IHRE AUFGABE: Bitte schreiben Sie aus dem Lesetext über Sachverständige den Abschnitt wortgetreu ab, beginnend bei „Kaum eine Berufsgruppe“ und endend bei „Verantwortlichkeiten hinzugezogen werden.“.

LESETEXT:
Kaum eine Berufsgruppe weist ein so breites Sach- und Tätigkeitsspektrum auf wie das Sachverständigenwesen. Sachverständige sind aus dem täglichen Leben nicht mehr wegzudenken, denn sie gewährleisten unauffällig ein reibungsloses Funktionieren. Wahrgenommen werden sie jedoch oftmals erst dann, wenn sie in Einzelfällen oder nach Katastrophen zur Analyse der Schäden und zur Klärung der Verantwortlichkeiten hinzugezogen werden.

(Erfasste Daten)
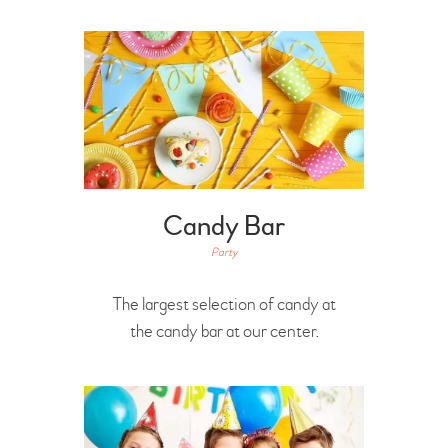
Candy Bar
Party
The largest selection of candy at
the candy bar at our center.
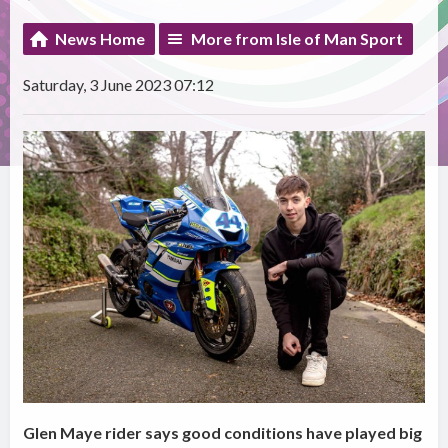
News Home
More from Isle of Man Sport
Saturday, 3 June 2023 07:12
Glen Maye rider says good conditions have played big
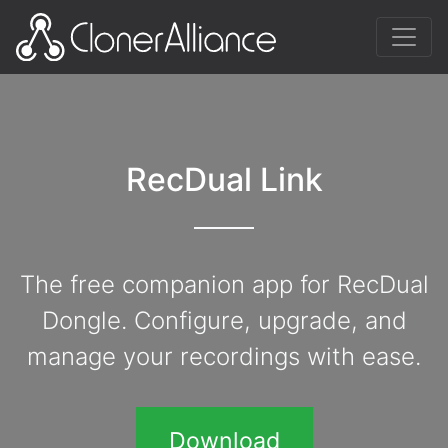
RecDual Link
The free companion app for RecDual
Dongle. Configure, upgrade, and
manage your recordings with ease.
Download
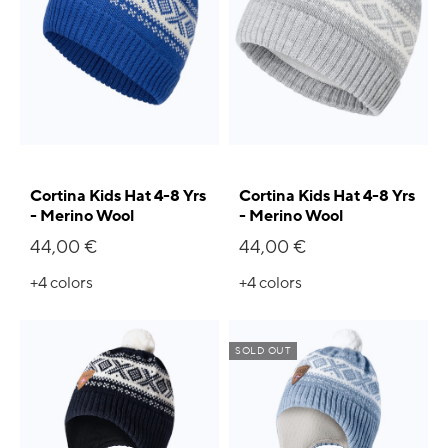
Cortina Kids Hat 4-8 Yrs
Cortina Kids Hat 4-8 Yrs
- Merino Wool
- Merino Wool
44,00 €
44,00 €
+4
colors
+4
colors
SOLD OUT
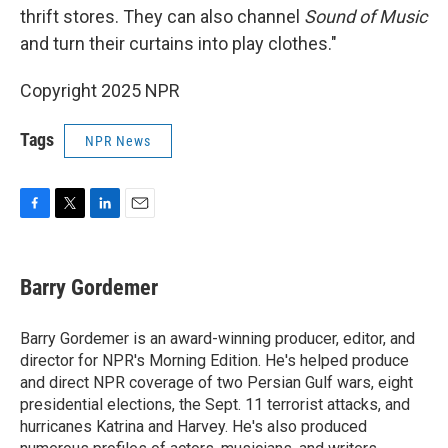
thrift stores. They can also channel
Sound of Music
and turn their curtains into play clothes."
Copyright 2025 NPR
Tags
NPR News
F
T
L
E
a
w
i
m
c
i
n
a
e
t
k
i
Barry Gordemer
b
t
e
l
o
e
d
o
r
I
Barry Gordemer is an award-winning producer, editor, and
k
n
director for NPR's Morning Edition. He's helped produce
and direct NPR coverage of two Persian Gulf wars, eight
presidential elections, the Sept. 11 terrorist attacks, and
hurricanes Katrina and Harvey. He's also produced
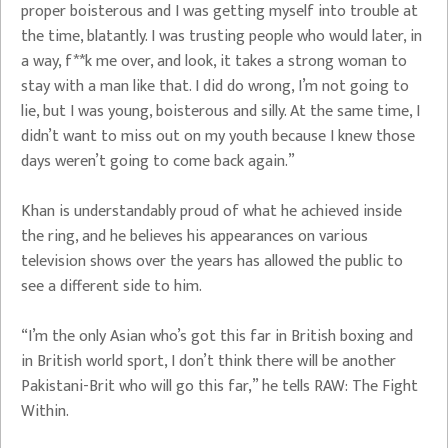
proper boisterous and I was getting myself into trouble at
the time, blatantly. I was trusting people who would later, in
a way, f**k me over, and look, it takes a strong woman to
stay with a man like that. I did do wrong, I’m not going to
lie, but I was young, boisterous and silly. At the same time, I
didn’t want to miss out on my youth because I knew those
days weren’t going to come back again.”
Khan is understandably proud of what he achieved inside
the ring, and he believes his appearances on various
television shows over the years has allowed the public to
see a different side to him.
“I’m the only Asian who’s got this far in British boxing and
in British world sport, I don’t think there will be another
Pakistani-Brit who will go this far,” he tells RAW: The Fight
Within.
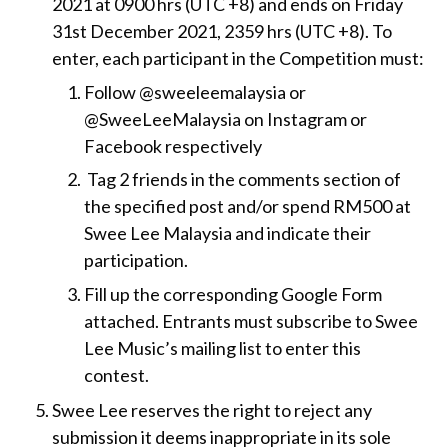
2021 at 0900 hrs (UTC +8) and ends on Friday
31st December 2021, 2359 hrs (UTC +8). To
enter, each participant in the Competition must:
Follow @sweeleemalaysia or
@SweeLeeMalaysia on Instagram or
Facebook respectively
Tag 2 friends in the comments section of
the specified post and/or spend RM500 at
Swee Lee Malaysia and indicate their
participation.
Fill up the corresponding Google Form
attached. Entrants must subscribe to Swee
Lee Music’s mailing list to enter this
contest.
Swee Lee reserves the right to reject any
submission it deems inappropriate in its sole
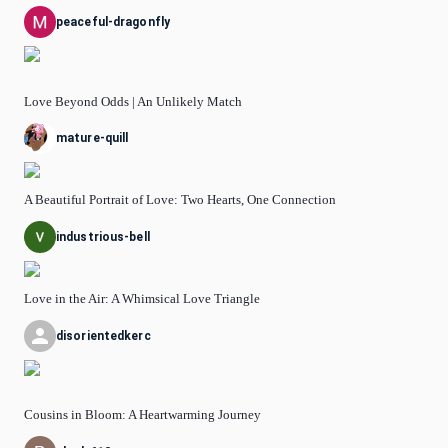
peaceful-dragonfly
Love Beyond Odds | An Unlikely Match
mature-quill
A Beautiful Portrait of Love: Two Hearts, One Connection
industrious-bell
Love in the Air: A Whimsical Love Triangle
disorientedkerc
Cousins in Bloom: A Heartwarming Journey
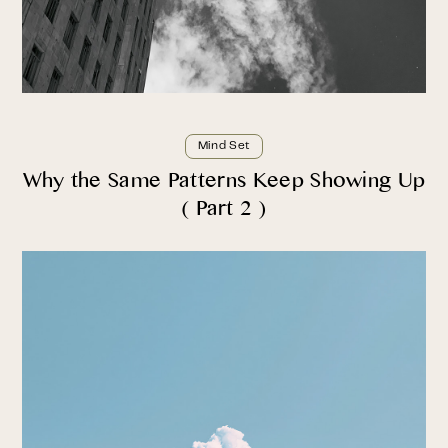
Mind Set
Why the Same Patterns Keep Showing Up
( Part 2 )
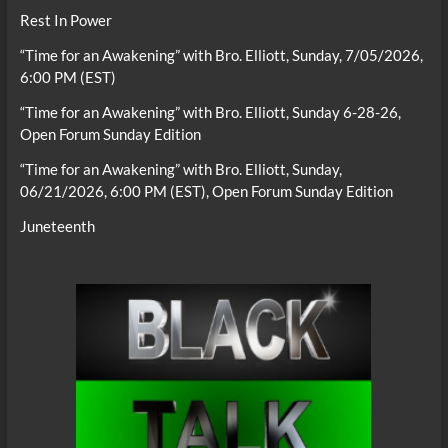
Rest In Power
“Time for an Awakening” with Bro. Elliott, Sunday, 7/05/2026,
6:00 PM (EST)
“Time for an Awakening” with Bro. Elliott, Sunday 6-28-26,
Open Forum Sunday Edition
“Time for an Awakening” with Bro. Elliott, Sunday,
06/21/2026, 6:00 PM (EST), Open Forum Sunday Edition
Juneteenth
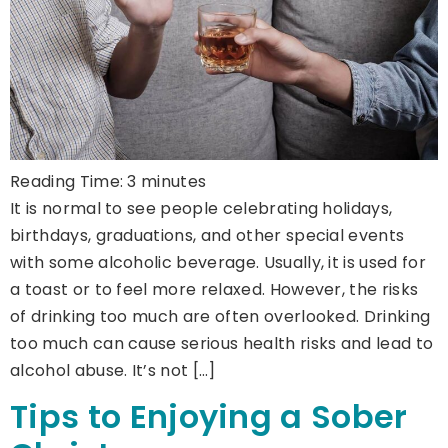
Reading Time:
3
minutes
It is normal to see people celebrating holidays,
birthdays, graduations, and other special events
with some alcoholic beverage. Usually, it is used for
a toast or to feel more relaxed. However, the risks
of drinking too much are often overlooked. Drinking
too much can cause serious health risks and lead to
alcohol abuse. It’s not […]
Tips to Enjoying a Sober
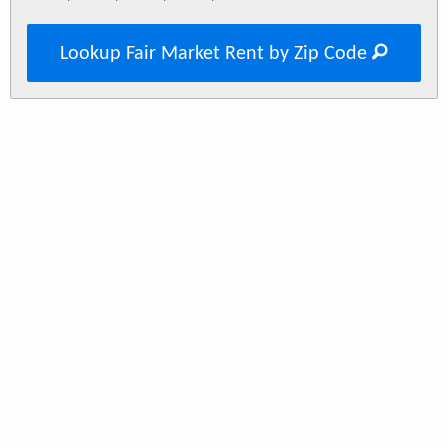
Lookup Fair Market Rent by Zip Code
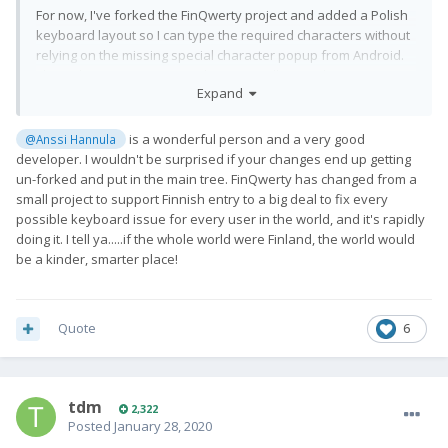
For now, I've forked the FinQwerty project and added a Polish
keyboard layout so I can type the required characters without
relying on the missing special character popup from Android.
This solves my usecase and may actually even be more
Expand
convenient. If anyone's interested and capable of building
Android packages, the required changes are
here:
https://github.com/anssih/finqwerty/pull/9
.
is a wonderful person and a very good
@Anssi Hannula
developer. I wouldn't be surprised if your changes end up getting
un-forked and put in the main tree. FinQwerty has changed from a
small project to support Finnish entry to a big deal to fix every
possible keyboard issue for every user in the world, and it's rapidly
doing it. I tell ya.....if the whole world were Finland, the world would
be a kinder, smarter place!
Quote
6
tdm
2,322
Posted
January 28, 2020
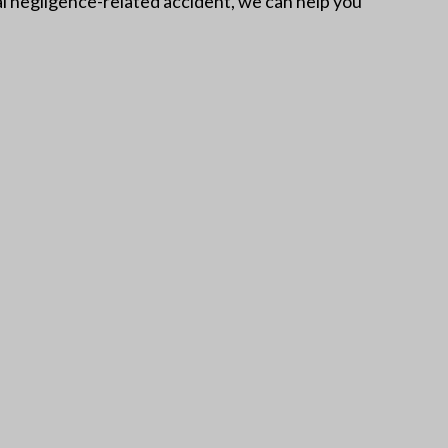
atal negligence-related accident, we can help you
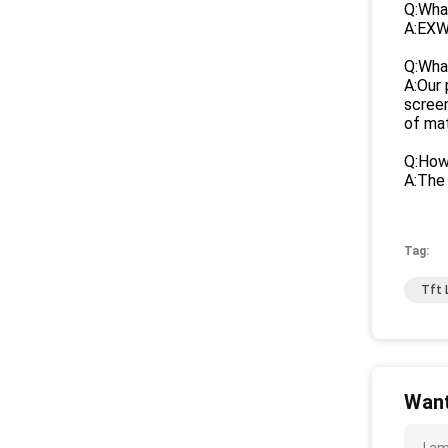
Q:What
A:EXW
Q:Wha
A:Our 
screen
of mat
Q:How 
A:The 
Tag:
Tft 
Want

LÖSUNG DER AUFGABE:
Kaum eine Berufsgruppe weist ein so breites Sach- und Tätigkeitsspektrum auf wie das Sachverständigenwesen. Sachverständige sind aus dem täglichen Leben nicht mehr wegzudenken, denn sie gewährleisten unauffällig ein reibungsloses Funktionieren. Wahrgenommen werden sie jedoch oftmals erst dann, wenn sie in Einzelfällen oder nach Katastrophen zur Analyse der Schäden und zur Klärung der Verantwortlichkeiten hinzugezogen werden.